Freerunner and Earthquakes

Ortwin Regel ortwin at gmail.com
Sat Apr 19 23:52:14 CEST 2008


Yes, AFAIK GPS requires accurate time to function.

Ortwin

On 4/19/08, Brandon Kruger <bmk789 at gmail.com> wrote:
> On Sat April 19 2008 5:29:50 pm Richard Guest wrote:
> > Yeah, it's an interesting idea.
> > I read something similar on Evil Mad Scientist
> > http://www.evilmadscientist.com/article.php/seismometry2
> >
> > The detection/pinpointing part requires both accurate detection of shaking
> > and timing - obviously the timing is critical for triangulation.
> >
> > I think the *cool* factor for something like this would be the ability to
> > measure a persons actual physical experience of an earthquake.

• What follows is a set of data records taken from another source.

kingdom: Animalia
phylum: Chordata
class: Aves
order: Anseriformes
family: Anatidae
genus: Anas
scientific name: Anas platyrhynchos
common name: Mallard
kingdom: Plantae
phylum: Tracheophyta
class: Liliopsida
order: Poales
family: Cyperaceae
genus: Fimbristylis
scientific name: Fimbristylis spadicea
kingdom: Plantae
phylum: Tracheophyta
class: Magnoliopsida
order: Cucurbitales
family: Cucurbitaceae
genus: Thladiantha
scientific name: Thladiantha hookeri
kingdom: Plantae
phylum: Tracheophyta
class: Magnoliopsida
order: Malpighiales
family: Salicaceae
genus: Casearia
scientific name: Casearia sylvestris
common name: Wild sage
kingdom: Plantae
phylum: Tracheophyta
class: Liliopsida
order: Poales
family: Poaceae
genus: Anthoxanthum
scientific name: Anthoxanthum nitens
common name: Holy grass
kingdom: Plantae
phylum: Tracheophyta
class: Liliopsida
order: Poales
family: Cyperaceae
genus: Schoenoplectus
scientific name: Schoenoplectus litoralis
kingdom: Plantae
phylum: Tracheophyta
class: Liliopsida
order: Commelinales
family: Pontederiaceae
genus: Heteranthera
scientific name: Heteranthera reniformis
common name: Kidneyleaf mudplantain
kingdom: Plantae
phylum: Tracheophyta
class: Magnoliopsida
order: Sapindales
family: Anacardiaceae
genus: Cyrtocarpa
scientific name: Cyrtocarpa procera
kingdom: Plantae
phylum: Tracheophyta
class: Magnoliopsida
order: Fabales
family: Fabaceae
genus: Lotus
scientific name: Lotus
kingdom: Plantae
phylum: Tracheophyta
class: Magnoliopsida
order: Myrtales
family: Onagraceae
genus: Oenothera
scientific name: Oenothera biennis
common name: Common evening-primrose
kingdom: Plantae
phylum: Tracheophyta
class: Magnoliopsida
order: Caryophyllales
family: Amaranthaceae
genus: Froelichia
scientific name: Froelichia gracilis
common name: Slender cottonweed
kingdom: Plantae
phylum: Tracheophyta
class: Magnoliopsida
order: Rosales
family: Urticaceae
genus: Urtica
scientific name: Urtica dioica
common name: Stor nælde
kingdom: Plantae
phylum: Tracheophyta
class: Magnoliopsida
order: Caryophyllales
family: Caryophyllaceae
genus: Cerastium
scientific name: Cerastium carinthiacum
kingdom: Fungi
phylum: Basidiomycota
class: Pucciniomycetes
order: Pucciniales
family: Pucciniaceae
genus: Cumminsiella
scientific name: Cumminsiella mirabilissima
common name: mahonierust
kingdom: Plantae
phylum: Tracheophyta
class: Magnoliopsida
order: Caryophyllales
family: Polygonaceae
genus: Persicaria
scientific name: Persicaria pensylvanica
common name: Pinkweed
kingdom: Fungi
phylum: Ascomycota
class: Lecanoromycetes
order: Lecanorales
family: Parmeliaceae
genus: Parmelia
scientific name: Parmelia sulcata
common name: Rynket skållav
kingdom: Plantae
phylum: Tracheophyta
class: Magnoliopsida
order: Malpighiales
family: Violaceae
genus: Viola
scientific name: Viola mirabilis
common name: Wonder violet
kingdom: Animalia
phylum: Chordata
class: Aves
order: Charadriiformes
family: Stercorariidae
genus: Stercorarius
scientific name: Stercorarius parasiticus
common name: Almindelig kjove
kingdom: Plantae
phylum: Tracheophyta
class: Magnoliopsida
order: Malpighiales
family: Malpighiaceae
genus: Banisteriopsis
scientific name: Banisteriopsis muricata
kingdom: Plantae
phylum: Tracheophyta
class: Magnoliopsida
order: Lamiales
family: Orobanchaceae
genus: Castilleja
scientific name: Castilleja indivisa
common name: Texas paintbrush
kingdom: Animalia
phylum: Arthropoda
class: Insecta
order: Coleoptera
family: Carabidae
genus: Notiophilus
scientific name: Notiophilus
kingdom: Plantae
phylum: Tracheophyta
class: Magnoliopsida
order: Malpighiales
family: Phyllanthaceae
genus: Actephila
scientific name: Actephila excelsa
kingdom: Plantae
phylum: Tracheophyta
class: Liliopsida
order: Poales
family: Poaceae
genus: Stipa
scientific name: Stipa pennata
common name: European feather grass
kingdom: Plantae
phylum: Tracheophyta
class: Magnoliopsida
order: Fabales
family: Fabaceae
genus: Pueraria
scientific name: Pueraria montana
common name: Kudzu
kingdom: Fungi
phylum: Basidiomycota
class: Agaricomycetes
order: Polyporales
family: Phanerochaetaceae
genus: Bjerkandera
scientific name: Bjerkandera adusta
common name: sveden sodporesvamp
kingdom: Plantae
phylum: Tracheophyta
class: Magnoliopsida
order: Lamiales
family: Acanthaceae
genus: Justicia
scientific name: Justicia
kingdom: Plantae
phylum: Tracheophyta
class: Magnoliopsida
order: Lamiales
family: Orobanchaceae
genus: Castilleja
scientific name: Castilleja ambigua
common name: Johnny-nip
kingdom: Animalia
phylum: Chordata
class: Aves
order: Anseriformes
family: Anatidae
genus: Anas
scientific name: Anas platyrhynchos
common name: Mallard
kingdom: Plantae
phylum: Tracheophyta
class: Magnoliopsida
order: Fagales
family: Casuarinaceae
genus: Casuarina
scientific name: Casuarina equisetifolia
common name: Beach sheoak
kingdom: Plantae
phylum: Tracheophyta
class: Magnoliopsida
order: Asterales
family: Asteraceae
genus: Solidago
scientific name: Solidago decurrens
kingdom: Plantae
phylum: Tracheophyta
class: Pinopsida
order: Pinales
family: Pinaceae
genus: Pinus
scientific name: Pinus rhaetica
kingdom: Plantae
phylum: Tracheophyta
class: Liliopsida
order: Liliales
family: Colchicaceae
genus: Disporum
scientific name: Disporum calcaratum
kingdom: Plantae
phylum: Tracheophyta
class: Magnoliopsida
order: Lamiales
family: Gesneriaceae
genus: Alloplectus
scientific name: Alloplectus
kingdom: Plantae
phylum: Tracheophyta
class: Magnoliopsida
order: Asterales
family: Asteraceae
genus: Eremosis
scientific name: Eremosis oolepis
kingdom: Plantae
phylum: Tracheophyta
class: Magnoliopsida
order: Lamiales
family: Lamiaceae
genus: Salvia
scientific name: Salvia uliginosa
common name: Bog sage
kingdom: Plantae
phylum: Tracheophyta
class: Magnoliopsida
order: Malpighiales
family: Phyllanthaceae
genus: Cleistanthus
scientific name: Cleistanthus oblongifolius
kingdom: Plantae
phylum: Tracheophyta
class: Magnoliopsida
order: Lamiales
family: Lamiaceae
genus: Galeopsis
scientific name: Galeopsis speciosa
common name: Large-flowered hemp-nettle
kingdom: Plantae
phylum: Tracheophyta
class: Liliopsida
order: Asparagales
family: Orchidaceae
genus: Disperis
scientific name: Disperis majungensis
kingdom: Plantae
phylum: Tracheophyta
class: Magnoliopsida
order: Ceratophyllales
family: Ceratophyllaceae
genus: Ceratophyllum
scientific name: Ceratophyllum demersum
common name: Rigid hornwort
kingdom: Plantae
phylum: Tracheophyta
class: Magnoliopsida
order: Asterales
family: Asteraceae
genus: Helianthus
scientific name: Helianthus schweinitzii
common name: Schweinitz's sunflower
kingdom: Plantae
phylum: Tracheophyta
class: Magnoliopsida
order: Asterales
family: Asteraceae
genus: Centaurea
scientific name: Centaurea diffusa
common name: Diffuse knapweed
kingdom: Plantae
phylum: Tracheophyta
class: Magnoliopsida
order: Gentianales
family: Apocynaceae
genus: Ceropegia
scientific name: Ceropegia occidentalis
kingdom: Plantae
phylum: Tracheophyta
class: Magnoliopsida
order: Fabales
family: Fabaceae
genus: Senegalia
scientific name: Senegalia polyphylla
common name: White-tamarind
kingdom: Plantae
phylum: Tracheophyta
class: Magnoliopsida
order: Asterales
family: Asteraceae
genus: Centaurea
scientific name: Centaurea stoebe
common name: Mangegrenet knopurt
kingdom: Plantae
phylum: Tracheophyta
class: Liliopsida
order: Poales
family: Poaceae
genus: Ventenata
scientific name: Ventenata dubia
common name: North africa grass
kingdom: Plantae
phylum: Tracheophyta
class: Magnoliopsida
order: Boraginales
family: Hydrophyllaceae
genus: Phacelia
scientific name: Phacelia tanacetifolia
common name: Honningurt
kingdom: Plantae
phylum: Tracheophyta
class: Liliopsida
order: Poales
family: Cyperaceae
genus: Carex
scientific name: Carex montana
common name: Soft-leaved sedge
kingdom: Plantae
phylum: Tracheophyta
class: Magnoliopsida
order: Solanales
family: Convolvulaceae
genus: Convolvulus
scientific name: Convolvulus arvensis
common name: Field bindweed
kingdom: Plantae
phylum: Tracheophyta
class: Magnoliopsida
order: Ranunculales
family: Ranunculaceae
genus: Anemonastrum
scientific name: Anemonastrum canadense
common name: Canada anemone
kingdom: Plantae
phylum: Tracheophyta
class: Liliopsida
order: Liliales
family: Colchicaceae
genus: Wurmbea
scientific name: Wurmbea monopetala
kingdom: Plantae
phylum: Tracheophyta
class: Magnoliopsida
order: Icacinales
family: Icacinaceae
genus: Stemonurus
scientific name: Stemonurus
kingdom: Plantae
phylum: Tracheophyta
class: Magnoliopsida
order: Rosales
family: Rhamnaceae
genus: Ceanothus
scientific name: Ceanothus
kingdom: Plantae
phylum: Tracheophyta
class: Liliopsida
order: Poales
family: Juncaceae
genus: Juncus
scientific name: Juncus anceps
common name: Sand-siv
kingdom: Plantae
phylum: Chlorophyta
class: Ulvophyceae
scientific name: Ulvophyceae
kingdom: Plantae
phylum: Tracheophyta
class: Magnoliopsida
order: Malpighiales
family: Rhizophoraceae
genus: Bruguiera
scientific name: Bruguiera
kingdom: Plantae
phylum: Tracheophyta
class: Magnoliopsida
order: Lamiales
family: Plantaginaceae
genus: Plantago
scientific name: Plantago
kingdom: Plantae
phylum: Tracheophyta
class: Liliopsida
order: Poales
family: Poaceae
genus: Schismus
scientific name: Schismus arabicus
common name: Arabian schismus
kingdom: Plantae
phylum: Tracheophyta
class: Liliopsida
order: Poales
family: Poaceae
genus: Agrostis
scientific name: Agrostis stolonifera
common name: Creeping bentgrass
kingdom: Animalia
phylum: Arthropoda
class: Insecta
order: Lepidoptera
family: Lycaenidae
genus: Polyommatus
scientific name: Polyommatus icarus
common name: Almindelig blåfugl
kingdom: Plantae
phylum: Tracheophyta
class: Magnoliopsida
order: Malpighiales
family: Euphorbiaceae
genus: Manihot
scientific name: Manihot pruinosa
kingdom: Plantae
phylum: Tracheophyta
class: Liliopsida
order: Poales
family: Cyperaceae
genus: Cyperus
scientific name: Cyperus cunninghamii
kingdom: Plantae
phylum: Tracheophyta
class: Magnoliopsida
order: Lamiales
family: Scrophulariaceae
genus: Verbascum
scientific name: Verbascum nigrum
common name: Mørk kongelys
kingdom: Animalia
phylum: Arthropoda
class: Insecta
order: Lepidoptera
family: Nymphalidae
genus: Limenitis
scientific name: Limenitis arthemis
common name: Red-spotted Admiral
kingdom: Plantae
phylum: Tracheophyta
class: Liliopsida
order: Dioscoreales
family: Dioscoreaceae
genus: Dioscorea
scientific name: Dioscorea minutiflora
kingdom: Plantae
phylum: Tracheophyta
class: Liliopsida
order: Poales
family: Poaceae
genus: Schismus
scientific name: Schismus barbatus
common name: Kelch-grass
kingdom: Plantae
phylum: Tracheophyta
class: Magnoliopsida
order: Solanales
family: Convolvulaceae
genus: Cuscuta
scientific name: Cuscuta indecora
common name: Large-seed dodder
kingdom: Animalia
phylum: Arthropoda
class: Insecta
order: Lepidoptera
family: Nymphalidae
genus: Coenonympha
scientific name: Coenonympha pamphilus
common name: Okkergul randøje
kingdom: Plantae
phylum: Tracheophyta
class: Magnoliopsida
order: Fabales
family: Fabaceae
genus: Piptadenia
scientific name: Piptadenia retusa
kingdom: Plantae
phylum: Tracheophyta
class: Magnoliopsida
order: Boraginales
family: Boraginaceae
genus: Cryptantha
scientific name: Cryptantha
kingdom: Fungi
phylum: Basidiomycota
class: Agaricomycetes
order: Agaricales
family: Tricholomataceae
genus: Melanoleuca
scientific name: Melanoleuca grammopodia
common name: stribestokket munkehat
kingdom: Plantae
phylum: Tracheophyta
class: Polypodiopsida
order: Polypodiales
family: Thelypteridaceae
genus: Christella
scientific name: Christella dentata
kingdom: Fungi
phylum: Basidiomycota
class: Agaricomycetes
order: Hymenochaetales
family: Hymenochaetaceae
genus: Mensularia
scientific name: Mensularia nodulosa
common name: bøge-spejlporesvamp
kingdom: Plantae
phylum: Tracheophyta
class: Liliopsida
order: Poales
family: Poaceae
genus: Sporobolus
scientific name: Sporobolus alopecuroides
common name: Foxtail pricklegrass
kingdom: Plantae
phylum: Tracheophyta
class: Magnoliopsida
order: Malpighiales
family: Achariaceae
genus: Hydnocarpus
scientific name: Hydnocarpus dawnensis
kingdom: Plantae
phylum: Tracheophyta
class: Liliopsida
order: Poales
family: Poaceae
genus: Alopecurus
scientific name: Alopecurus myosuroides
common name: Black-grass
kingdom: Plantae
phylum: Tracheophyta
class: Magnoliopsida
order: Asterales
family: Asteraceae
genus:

There are
> > *lots* of existing seismometers that will do the *fixed* point detection a
> > whole lot better, but none (that I know of) that will be (relatively)
> > unobtrusive to the users daily life and still give an actual measurement
> of
> > physical shaking intensity.
> >
> > You shouldn't have to wait that long for e/q info... In New Zealand the
> > news media mostly regurgitate what we post on http://www.geonet.org.nz/
> > There's near-realtime shaking info on the front page, and if there's
> > actually an earthquake people can submit a "Felt Report" to tell us how
> > they experienced it.
> > It would be really cool to see how a personal accelerometer trace
> > correlates to the fuzzy-logic of the felt report!
> >
> >
> > End thoughts...
> >
> > --
> > Rich
> >
> > On 20/04/2008, Brandon Kruger <bmk789 at gmail.com> wrote:
> > > After recently having a 5.2 earthquake here in the Midwest, I realized
> > > the potential in the Openmoko for detecting/pinpointing earthquakes.
> > > What this
> > > is mostly dependant on is the accuracy of the accelerometers in the
> > > Freerunner.  From what I've read, Macbooks' accelerometers and detect
> and
> > > measure earthquakes fairly accurately. [1]  If the Freerunner's
> > > accelerometers are precise enough and it could be attached to a fixed
> > > ground,
> > > we could use GPS to retreive an accurate location and record and upload
> > > accelerometer data to a database.  Many different devices running this
> > > could
> > > provide intensity levels at many different locations and (at least
> fairly
> > > accurately), pinpoint an epicenter.  This data could become useful to
> > > researchers and would provide information about an earthquake faster
> than
> > > almost any news network would provide.
> > >
> > > Thoughts?
> > >
> > > [1] http://www.suitable.com/tools/seismac.html
> > >
> > >
> > > --
> > > ----
> > > Brandon Kruger <bmk789 at gmail.com>
> > > http://onedollarlinux.com
> > > BLOG - http://onedollarlinux.com/personal/
> > >
> > > Please avoid sending me Word or PowerPoint attachments.
> > > See http://www.gnu.org/philosophy/no-word-attachments.html
> > >
> > > _______________________________________________
> > > Openmoko community mailing list
> > > community at lists.openmoko.org
> > > http://lists.openmoko.org/mailman/listinfo/community
>
> Wouldn't GPS provide an accurate time?  I thought GPS sends its own official
> time, like an atomic clock.  I could be wrong.  Anyone know more about this?
>
> --
> ----
> Brandon Kruger <bmk789 at gmail.com>
> http://onedollarlinux.com
> BLOG - http://onedollarlinux.com/personal/
>
> Please avoid sending me Word or PowerPoint attachments.